Hi everyone, I met my electrophysiologist last week and he spent a generous hour pouring over all my ECGs from the last 12 months. He had been avoiding ablation so far but now is convinced that I should opt for it. Being the sinus node, the risk of damage during the procedure is high and if something were to permanently damage the sinus node during the ablation, a pacemaker would be my only option. Has anyone had their sinus node ablation? For IST or for SNRT? I'd love to know what your experiences were. Thanks in advance
Has anyone had ablation for Sinus Node... - Arrhythmia Alliance
I haven't had an ablation, but hope someone can respond to this. Best wishes
I haven't had an ablation either but will be following this thread...
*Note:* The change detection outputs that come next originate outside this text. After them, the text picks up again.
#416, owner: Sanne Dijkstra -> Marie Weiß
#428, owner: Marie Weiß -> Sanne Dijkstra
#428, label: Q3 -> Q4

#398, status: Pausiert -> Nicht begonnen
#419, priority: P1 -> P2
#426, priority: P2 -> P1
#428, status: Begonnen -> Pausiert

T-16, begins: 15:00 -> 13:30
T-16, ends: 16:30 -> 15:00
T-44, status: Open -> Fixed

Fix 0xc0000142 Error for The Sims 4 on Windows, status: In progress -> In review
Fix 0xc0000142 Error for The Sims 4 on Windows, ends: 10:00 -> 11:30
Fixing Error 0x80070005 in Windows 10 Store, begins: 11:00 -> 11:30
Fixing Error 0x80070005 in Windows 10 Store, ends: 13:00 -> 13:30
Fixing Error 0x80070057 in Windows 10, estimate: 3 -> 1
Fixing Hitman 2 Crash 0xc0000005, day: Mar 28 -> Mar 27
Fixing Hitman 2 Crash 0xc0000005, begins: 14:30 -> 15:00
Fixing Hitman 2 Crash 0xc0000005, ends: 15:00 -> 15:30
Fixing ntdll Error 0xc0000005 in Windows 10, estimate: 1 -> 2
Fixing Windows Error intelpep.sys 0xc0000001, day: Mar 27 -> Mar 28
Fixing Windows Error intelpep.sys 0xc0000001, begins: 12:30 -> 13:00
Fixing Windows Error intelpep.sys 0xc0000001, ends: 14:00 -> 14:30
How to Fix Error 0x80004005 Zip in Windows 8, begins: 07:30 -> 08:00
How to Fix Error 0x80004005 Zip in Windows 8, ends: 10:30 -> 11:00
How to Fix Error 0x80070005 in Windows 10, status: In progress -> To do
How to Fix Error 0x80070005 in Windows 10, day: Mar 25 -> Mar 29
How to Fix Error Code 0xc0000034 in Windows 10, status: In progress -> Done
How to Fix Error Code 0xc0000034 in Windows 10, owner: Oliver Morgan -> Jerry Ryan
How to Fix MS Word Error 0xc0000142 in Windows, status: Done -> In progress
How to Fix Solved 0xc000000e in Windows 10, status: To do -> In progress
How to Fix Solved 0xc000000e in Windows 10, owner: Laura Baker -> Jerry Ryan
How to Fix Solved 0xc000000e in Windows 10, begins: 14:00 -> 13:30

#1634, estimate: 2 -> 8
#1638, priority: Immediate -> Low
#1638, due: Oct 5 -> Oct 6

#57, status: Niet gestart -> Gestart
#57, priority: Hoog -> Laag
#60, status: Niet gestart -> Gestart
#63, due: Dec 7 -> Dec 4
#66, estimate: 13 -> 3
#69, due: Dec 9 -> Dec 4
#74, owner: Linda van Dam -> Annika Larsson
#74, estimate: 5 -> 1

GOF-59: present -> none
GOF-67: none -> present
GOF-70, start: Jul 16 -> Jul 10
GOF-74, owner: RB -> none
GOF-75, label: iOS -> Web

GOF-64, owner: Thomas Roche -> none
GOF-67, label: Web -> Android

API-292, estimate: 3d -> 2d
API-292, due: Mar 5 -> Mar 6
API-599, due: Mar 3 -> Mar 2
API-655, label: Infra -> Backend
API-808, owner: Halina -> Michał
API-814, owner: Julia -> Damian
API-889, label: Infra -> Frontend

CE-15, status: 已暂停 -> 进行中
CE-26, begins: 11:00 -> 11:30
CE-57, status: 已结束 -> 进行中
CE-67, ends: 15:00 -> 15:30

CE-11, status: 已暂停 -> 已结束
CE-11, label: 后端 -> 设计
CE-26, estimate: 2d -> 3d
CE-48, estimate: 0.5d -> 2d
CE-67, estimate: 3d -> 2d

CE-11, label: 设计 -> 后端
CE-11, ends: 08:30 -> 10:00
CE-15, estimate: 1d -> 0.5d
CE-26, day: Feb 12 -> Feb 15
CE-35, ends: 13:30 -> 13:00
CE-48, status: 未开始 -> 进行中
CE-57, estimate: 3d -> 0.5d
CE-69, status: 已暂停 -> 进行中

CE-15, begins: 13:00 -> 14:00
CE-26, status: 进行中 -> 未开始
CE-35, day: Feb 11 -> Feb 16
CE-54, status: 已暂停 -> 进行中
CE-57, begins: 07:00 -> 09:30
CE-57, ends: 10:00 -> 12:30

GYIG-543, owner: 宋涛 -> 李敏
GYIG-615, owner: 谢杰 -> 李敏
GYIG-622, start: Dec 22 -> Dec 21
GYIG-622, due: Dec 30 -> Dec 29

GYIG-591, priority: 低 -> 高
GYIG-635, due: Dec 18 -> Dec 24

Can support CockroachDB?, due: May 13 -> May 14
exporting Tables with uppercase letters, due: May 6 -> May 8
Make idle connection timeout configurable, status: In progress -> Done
My EP came to the same conclusion about me after 2 years of fighting IST and SNRT. I couldn't bring myself to do the ablation based on the statistics and found a medication and dose that helps enough I can tolerate as long as it keep working. I want to get older 50+ if I take that chance in case I end up with a pacer (right now i'm 41). But I can't speak for your decision as it's a big one. I'd say just read as much as you can on the internet about the pros and cons. If you type in google scholar, you can read medical journals about the results, etc. I'd say from my very limited research it looked like about 30% of patients ended up with a pacemaker. I'm really hoping technology gets better in next 5+ years and they can better treat or ablate this condition.
Hi 2k2d, Thanks for your reply. I am 35 and also wanted to wait a few years. My cardiologist is wary about the effects of the frequent tachy episodes on the heart. No tachy induced cardiomyopathy yet, but hes not happy about waiting too long. And like you said, I hope technology races ahead like the heart does and we find a safer solution!
I totally understand! Good luck with the decision.
I was more worried than my doctor about my ongoing health from the tachycardia. I noticed my entire health declining, higher blood pressure, sleep issues, memory/concentration issues, etc.
I totally would have gone for the ablation if I hadn’t gotten 80% relief from meds.
Fingers crossed for better solutions in the very near future!
What meds did you take, if I may ask?
Tried 25mg metoprolol tartrate - too strong
Tried some other beta blocker nadalol? - didn’t work
Then tried calcium channel blocker, can’t recall name
Then Ivabradine 5mg 2x- worked ok but caused other palps and felt like my heart was constricted
Then a few weeks before ablation consult I decided to self dose with metoprolol tartrate but at just 1/2 a pill (12.5 mg), worked the best. I take every six hours or so and if major event or major exercise I take more.
My heart still shoots up some but I don’t feel it as much and it doesn’t get stuck for hours at those higher rates anymore.
I just discussed ablation for IST last week with my EP. In his clinical experience, ablations for IST are not always successful - and in the event that they are, symptoms tend to come right back after months or years (which I would be OVERJOYED to have even a few months of relief). He also mentioned the need for additional ablations which would likely lead to a pacemaker. I am also 35....he feels strongly against someone our age getting a traditional pacemaker. However, he did talk about new technology within the pacemaker space (that should be available within the next 2 years) which would totally make me feel better about having a pacemaker down the road if I do choose ablation. Right now I can’t find a medication combo to give me adequate relief - beta blockers, calcium channel blockers and ivabradine all cause me to have prolonged sinus pauses (3-6 seconds). I am currently off of all medications and am worried about the effects of constant tachy. Please keep us updated on what you decide to do. Rooting for you to get relief!
hello Did you ever find any meds to work for you? I also have Ist for about a year now. I went on metoprolol 25 but caused me insomnia and liver issues and too much for me. so I am not on any medications for it as well. My heart stays at the 125 around house and 100 resting so it’s not so bad but with being underweight has been a challenge to gain weight with elevated heart rate. I know they say it doesn’t harm the heart if it’s just true ist but does get draining sometimes.
I am now 20 weeks pregnant, not on any medications at all. The pregnancy has definitely exacerbated my IST 😩. The extra blood volume makes the palpitations much more symptomatic too. My EP wants me to try labetalol if things get unbearable, but like you I was very intolerant of beta blockers (definitely identify with the insomnia - and they also cause me to have 5-6 second heart pauses). So I’m kind of in a lose lose situation for now, but it gives me more confidence if I can handle pregnancy with IST then I can probably handle IST medication free after delivery. Just hoping there is some non medication option for us in the future.
Hi all! So here's where it stands now. I met the EP again and told him I was scared of getting a pacer if something went wrong. He said we can try 2 more drugs .. right now I have been started on Sotalol BD .. if it doesn't help then we will try flecanide. If that doesn't help or causes too many side effects, we will revisit the possibility of ablation in 6 months. Sounds very reasonable to me.. and I hope the drugs work
Good luck!! Thanks for keeping us posted :). And let us know how it turns out.